WORK ITEM.
Your task is to output the listing exactly, leaving every image out.
(Beginning of DATASET EXTRACT)
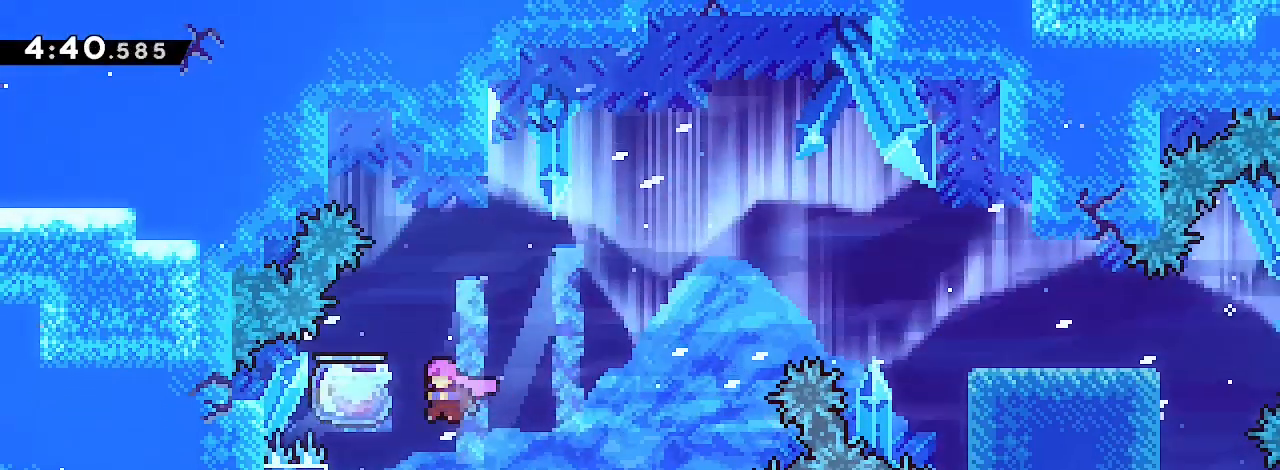
{"buttons": [], "left_stick": "center", "right_stick": "right", "events": [[167, "left_stick", "center"], [200, "right_stick", "right"]]}
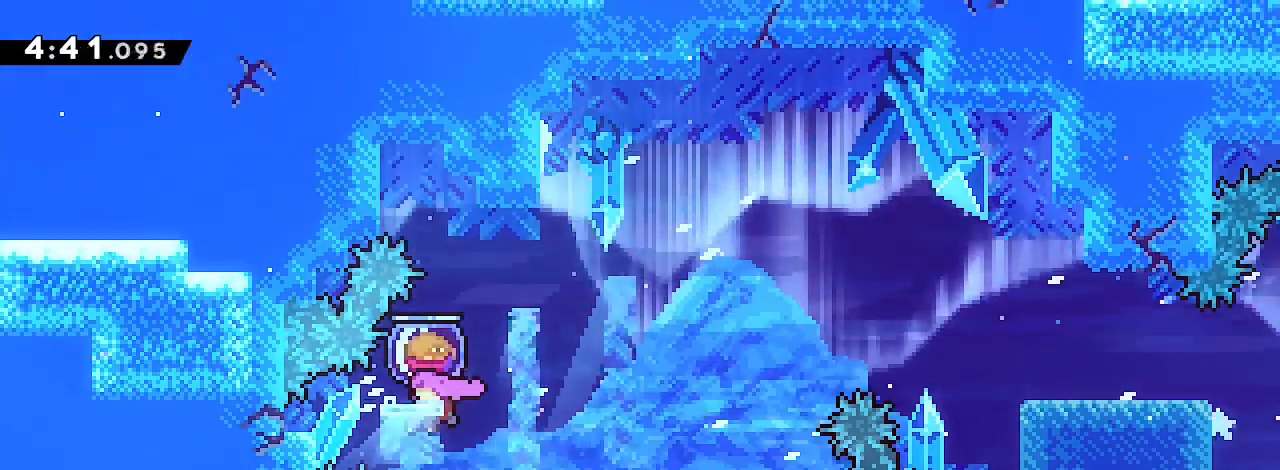
{"buttons": [], "left_stick": "center", "right_stick": "right", "events": []}
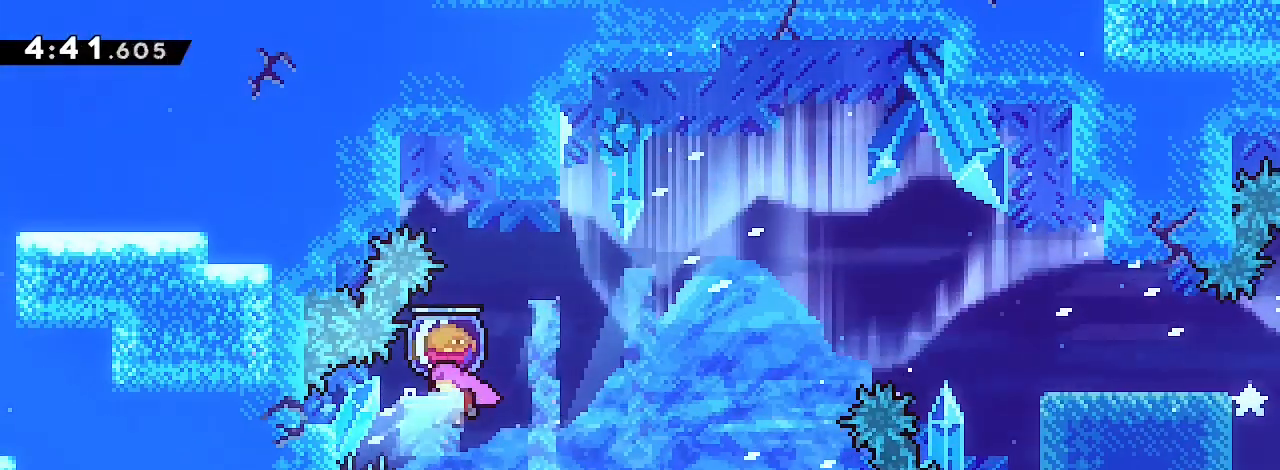
{"buttons": [], "left_stick": "right", "right_stick": "up-right", "events": [[333, "left_stick", "right"], [333, "right_stick", "up-right"]]}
(End of DATASET EXTRACT)
SOLUTION.
{"buttons": [], "left_stick": "center", "right_stick": "right", "events": [[167, "left_stick", "center"], [200, "right_stick", "right"]]}
{"buttons": [], "left_stick": "center", "right_stick": "right", "events": []}
{"buttons": [], "left_stick": "right", "right_stick": "up-right", "events": [[333, "left_stick", "right"], [333, "right_stick", "up-right"]]}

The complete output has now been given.